Sunday, August 16, 2009

Hiding Secrets

He was cold, but he did not notice it. Outside, the sky was pulling up the morning behind a large awning of murky, grey clouds. The boy could hear the soft-boned moans of warm bodies as they rolled out of sleep and out on to the freezing floors. Everywhere, people were huddled in ones and twos, hugging themselves into themselves, happy in the bliss or chaos of their greatest privacy. Soon, they would be up against each other once again, forced to pass judgements, make decisions, reveal what the night had put a pause on, conceal what their dreams had revealed. They would walk around, hiding their secrets inside themselves throughout the whole day. They would never tell of the squalor and violence, nor of the grandeur and charity, which was in each of them to hope for. All would be unexplained. All but that miniature representation of themselves which smoothed them through three meals and a job.

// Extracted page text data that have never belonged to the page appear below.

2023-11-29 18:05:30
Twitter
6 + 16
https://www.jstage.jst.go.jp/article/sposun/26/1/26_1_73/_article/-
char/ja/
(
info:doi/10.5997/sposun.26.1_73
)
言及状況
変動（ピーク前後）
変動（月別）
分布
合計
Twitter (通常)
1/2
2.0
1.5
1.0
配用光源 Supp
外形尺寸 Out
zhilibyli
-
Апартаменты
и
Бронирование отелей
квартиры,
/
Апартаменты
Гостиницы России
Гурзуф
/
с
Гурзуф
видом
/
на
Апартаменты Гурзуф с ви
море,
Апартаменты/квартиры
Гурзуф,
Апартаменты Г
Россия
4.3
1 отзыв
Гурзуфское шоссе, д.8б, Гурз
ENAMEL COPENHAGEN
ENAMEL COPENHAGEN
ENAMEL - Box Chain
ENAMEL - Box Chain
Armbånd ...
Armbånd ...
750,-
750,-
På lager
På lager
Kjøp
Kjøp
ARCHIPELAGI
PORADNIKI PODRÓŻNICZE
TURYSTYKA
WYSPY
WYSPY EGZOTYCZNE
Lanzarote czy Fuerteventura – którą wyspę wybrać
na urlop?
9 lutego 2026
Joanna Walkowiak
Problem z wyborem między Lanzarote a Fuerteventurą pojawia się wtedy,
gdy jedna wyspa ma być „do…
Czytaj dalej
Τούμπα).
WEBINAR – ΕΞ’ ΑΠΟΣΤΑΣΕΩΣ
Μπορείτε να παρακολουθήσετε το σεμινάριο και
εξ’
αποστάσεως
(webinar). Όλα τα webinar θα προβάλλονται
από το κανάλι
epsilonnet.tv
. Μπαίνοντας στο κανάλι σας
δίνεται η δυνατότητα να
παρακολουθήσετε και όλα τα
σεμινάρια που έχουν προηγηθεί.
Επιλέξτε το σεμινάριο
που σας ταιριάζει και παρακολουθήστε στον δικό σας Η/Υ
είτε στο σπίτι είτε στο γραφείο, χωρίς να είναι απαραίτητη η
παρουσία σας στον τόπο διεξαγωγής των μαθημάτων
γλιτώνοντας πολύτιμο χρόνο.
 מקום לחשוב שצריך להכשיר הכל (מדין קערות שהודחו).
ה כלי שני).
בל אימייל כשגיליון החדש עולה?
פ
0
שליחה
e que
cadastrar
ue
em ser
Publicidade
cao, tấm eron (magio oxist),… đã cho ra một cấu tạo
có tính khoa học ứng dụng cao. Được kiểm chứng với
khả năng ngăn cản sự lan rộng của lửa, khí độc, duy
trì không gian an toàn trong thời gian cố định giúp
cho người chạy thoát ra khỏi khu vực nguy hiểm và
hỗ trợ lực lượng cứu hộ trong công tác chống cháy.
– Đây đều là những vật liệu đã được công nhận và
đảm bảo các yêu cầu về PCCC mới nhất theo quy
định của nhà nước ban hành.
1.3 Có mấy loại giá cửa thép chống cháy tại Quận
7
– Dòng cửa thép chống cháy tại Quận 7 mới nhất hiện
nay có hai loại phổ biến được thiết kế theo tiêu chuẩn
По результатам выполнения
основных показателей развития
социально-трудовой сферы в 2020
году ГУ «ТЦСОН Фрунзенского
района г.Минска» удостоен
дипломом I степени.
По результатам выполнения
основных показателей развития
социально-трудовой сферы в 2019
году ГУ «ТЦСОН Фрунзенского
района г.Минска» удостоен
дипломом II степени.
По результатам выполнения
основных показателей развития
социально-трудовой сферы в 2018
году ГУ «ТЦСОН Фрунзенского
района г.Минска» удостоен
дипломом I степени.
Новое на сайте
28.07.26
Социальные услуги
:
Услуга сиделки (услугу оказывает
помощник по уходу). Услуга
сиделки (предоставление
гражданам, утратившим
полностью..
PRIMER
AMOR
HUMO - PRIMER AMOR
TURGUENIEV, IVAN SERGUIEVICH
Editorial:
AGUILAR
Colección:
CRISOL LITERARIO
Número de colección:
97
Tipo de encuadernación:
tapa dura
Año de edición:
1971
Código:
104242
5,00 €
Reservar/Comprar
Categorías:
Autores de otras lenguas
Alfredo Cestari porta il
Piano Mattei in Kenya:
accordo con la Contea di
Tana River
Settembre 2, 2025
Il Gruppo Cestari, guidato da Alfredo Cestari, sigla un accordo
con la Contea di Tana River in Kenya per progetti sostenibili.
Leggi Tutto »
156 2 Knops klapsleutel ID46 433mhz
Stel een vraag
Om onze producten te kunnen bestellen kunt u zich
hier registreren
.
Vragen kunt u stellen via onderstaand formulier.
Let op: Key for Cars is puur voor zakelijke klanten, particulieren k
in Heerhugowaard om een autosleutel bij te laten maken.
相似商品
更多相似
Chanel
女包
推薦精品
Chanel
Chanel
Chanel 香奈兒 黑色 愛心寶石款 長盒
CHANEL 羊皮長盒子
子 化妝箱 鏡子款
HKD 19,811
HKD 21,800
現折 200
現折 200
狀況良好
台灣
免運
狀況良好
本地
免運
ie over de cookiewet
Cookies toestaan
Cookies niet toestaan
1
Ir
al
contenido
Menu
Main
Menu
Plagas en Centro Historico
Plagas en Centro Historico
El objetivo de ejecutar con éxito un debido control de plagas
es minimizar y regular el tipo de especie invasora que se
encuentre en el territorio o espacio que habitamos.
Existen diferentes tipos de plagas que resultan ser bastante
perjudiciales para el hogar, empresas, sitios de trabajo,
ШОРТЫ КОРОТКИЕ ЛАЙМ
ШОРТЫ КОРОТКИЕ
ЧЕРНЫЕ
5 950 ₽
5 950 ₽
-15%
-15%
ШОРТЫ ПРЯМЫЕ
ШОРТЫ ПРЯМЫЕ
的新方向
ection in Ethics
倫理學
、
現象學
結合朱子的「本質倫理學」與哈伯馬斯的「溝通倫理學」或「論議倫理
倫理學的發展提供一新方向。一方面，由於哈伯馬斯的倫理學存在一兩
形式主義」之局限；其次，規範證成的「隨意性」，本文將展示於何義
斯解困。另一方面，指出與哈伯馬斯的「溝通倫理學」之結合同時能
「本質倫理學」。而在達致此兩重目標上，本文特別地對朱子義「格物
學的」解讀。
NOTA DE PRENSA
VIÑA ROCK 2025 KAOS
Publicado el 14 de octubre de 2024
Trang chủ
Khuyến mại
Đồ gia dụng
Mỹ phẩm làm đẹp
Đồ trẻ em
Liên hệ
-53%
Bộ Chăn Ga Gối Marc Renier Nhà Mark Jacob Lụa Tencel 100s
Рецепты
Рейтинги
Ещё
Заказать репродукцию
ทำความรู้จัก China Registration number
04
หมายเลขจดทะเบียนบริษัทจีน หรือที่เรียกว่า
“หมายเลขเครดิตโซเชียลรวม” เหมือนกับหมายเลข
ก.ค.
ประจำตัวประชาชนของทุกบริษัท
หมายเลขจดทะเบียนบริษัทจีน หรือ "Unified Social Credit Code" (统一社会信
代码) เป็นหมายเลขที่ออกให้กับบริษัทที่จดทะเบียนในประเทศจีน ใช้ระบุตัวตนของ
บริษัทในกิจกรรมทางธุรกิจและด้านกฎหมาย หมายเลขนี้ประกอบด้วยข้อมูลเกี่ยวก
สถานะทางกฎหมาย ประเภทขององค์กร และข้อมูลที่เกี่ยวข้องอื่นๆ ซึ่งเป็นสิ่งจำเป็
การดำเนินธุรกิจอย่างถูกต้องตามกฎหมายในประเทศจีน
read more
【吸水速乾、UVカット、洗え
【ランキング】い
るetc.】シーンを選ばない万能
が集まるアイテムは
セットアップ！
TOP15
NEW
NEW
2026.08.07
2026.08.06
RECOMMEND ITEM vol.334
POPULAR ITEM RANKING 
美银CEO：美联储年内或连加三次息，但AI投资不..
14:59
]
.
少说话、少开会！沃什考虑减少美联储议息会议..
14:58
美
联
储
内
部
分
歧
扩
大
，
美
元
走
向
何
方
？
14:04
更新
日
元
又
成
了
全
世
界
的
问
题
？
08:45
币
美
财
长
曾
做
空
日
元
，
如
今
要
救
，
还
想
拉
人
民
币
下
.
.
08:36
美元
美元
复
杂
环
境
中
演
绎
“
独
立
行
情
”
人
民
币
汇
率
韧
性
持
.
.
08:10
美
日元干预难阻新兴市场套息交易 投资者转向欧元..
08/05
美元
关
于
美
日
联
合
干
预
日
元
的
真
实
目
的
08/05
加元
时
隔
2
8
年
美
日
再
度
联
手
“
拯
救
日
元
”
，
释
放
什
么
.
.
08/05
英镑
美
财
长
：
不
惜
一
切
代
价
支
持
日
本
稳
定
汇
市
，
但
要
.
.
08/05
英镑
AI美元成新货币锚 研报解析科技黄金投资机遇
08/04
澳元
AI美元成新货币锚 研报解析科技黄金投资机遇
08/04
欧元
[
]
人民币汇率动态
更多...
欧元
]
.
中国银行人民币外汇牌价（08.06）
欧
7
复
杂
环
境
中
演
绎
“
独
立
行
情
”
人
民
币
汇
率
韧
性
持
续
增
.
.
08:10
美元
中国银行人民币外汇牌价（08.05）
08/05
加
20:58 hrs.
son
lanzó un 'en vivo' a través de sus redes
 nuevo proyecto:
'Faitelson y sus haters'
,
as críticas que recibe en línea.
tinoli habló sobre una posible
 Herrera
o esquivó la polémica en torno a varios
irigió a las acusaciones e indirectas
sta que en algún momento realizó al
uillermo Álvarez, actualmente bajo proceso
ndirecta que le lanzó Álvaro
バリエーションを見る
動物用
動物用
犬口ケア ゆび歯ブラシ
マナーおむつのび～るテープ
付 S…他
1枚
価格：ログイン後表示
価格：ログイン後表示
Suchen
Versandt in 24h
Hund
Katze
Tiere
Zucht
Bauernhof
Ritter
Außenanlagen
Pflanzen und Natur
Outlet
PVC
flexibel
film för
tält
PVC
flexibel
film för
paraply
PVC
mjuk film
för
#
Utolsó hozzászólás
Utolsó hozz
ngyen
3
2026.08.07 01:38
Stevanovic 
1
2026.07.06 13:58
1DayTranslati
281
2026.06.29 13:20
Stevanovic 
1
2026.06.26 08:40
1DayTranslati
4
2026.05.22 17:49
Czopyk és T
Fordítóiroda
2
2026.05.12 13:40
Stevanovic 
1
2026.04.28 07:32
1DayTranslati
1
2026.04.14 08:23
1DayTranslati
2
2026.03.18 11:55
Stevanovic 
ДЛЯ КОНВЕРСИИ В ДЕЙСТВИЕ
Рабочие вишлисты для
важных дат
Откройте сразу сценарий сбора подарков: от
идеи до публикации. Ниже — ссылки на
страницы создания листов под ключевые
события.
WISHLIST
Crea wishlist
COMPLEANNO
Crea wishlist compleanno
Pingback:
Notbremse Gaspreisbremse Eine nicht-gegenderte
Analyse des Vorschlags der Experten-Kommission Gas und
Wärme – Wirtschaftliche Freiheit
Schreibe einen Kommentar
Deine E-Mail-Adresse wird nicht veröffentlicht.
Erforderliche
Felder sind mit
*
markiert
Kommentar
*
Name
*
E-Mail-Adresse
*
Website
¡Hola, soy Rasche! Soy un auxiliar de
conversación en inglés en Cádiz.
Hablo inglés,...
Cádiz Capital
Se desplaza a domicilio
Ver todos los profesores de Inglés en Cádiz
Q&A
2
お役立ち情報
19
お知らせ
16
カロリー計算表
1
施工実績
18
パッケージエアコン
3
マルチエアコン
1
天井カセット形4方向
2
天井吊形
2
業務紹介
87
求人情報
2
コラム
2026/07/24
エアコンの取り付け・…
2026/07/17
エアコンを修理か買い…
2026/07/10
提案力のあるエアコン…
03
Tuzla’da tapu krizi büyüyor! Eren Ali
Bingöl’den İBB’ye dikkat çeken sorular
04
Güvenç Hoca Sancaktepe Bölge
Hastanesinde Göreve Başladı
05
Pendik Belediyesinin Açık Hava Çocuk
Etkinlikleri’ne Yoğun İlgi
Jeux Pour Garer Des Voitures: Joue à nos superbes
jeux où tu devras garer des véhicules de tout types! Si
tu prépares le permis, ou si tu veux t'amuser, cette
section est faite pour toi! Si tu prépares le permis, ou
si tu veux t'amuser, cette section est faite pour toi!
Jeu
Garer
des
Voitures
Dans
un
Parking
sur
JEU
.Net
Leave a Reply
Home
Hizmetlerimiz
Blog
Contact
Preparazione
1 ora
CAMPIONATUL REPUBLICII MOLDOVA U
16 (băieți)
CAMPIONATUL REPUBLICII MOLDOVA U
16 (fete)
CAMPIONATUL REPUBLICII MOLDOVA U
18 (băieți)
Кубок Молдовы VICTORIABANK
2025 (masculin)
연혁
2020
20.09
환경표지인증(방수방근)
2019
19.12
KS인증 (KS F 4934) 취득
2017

They would not shout out; they would not clean the past and start again. But neither would they break with the revelation of their helplessness; neither would they give up out of knowledge of their sadness; they would not abandon their lives, nor would they destroy them. They would withhold their secrets and live another day. They would tread on the decay and look up to the tent of dreams, but they would walk on. They would not crack.


For Want of a Nail. Melvyn Bragg. 1965.